UEREBot: Learning Safe Quadrupedal Locomotion under Unstructured Environments and High-Speed Dynamic Obstacles

TL;DR

UEREBot addresses safe quadrupedal locomotion in unstructured environments with uneven terrain and high-speed dynamic obstacles by separating slow planning from rapid reflexive evasion within a constrained OCP blueprint. It introduces a spatial--temporal planner that outputs a reference path, dynamic obstacle predictions, and a threat score; a threat-aware handoff that softly fuses navigation and reflex commands; and a CBF safety shield that enforces hard safety during execution. Validated in Isaac Lab simulation and on a Unitree Go2 with onboard perception, UEREBot shows improved avoidance success and larger safety margins while preserving goal progress, outperforming representative baselines; ablations confirm the importance of the handoff, CBF shield, and obstacle prediction. The work offers a practical, scalable approach to reliable quadrupedal locomotion in dynamic, unstructured environments, enabling more robust real-world deployment.

Abstract

Quadruped robots are increasingly deployed in unstructured environments. Safe locomotion in these settings requires long-horizon goal progress, passability over uneven terrain and static constraints, and collision avoidance against high-speed dynamic obstacles.

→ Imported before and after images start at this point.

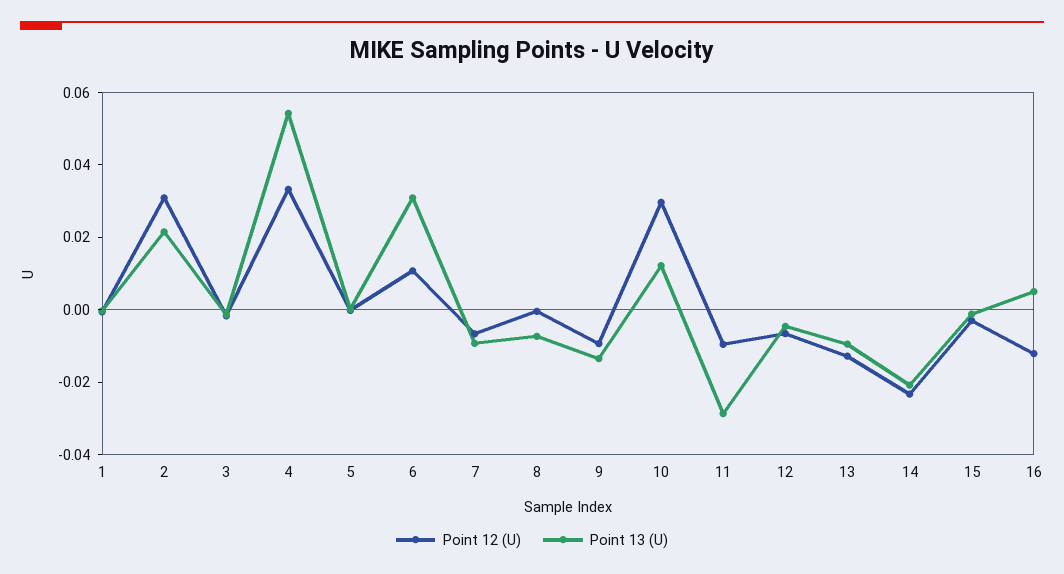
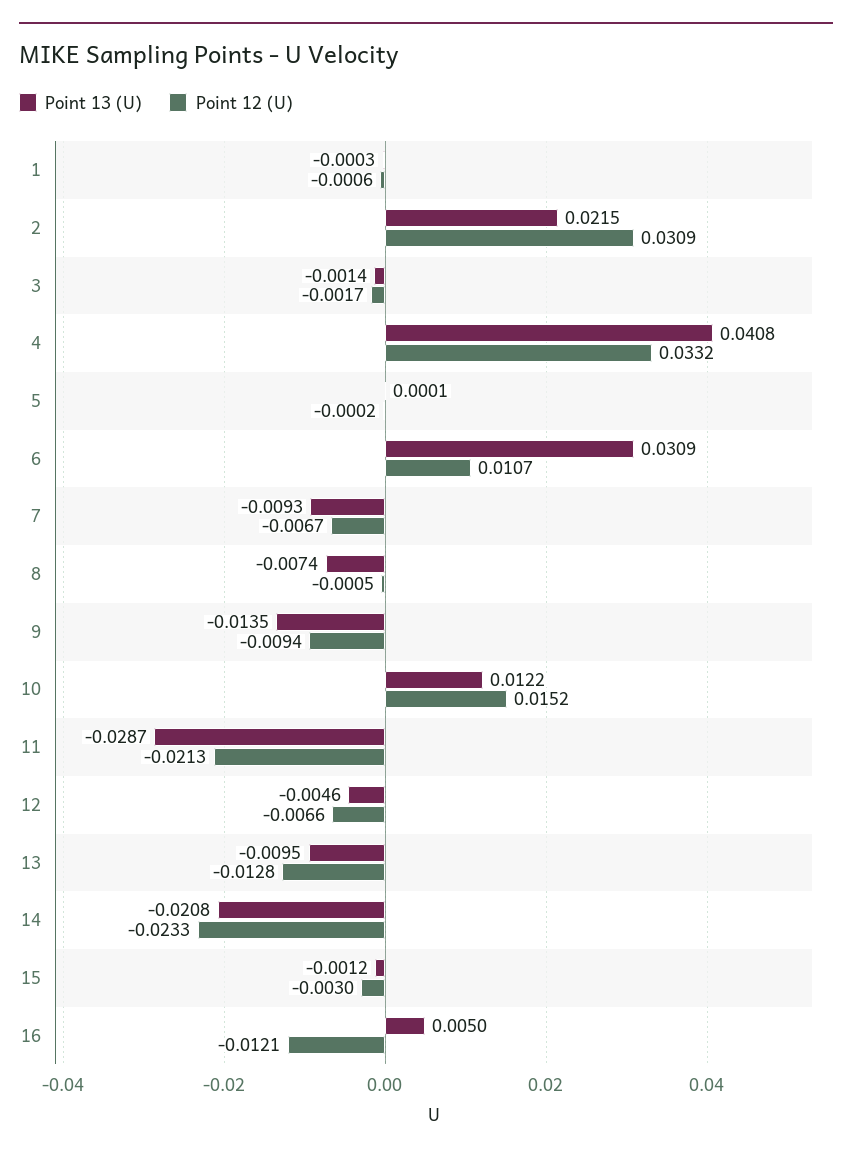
  {
    "Point 12 (U)": {
      "1": -0.0006,
      "2": 0.0309,
      "3": -0.0017,
      "4": 0.0332,
      "5": -0.0002,
      "6": 0.0107,
      "7": -0.0067,
      "8": -0.0005,
      "9": -0.0094,
-     "10": 0.03,
+     "10": 0.0152,
-     "11": -0.01,
+     "11": -0.0213,
      "12": -0.0066,
      "13": -0.0128,
      "14": -0.0233,
      "15": -0.003,
      "16": -0.0121
    },
    "Point 13 (U)": {
      "1": -0.0003,
      "2": 0.0215,
      "3": -0.0014,
-     "4": 0.055,
+     "4": 0.0408,
      "5": 0.0001,
      "6": 0.0309,
      "7": -0.0093,
      "8": -0.0074,
      "9": -0.0135,
      "10": 0.0122,
      "11": -0.0287,
      "12": -0.0046,
      "13": -0.0095,
      "14": -0.0208,
      "15": -0.0012,
      "16": 0.005
    }
  }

A single system cannot fully satisfy all three objectives simultaneously: planning-based decisions can be too slow, while purely reactive decisions can sacrifice goal progress and passability. To resolve this conflict, we propose UEREBot (Unstructured-Environment Reflexive Evasion Robot), a hierarchical framework that separates slow planning from instantaneous reflexive evasion and coordinates them during execution. UEREBot formulates the task as a constrained optimal control problem blueprint. It adopts a spatial--temporal planner that provides reference guidance toward the goal and threat signals. It then uses a threat-aware handoff to fuse navigation and reflex actions into a nominal command, and a control barrier function shield as a final execution safeguard. We evaluate UEREBot in Isaac Lab simulation and deploy it on a Unitree Go2 quadruped equipped with onboard perception. Across diverse environments with complex static structure and high-speed dynamic obstacles, UEREBot achieves higher avoidance success and more stable locomotion while maintaining goal progress than representative baselines, demonstrating improved safety--progress trade-offs.

Figures (13)

• Figure 1: Overview of UEREBot in complex dynamic environments. The robot tracks a reference path toward the goal region while responding to dynamic attacks under limited reaction time. Green arrows indicate the reference direction, red arrows indicate the attack direction of the dynamic obstacle, and yellow circle marks the goal location. (a) Indoor room. (b) Indoor corridor with steps. (c) Outdoor narrow path. (d) Outdoor grass. (e) Outdoor steps. The attacks include poke, hit, and kick, as well as a quadruped and a humanoid robot.
• Figure 2: Task overview. The robot tracks a reference path toward the goal region in a complex environment with rough terrain and static obstacles. Along the path, the robot may face dynamic attacks, including poke, hit, and kick.
• Figure 3: Overview of UEREBot framework. Perception and state estimation provide the robot state and obstacle observations, and an offline 2.5D map is queried to obtain the passability field for terrain and static obstacles. A spatial--temporal planner uses these inputs to produce a reference path, dynamic obstacle predictions, and a threat score. A navigation policy and a reflex policy then generate candidate commands, which are fused by a threat-aware handoff. The fused command is filtered by a CBF shield and executed by the low-level locomotion controller.
• Figure 4: Representative simulation experiments. The robot performs locomotion toward the goal region while traversing rough terrain, passing static obstacles in open and confined spaces, and avoiding high-speed dynamic obstacles under limited reaction time. (a) Open flat ground with static and dynamic obstacles. (b) Narrow corridor. (c) Rough terrain. (d) Stair traversal.
• Figure 5: Quantitative results comparing UEREBot against baselines in terms of overall success and its safety–progress trade-off, robustness under increasing attack speed, and the distribution of locomotion cost.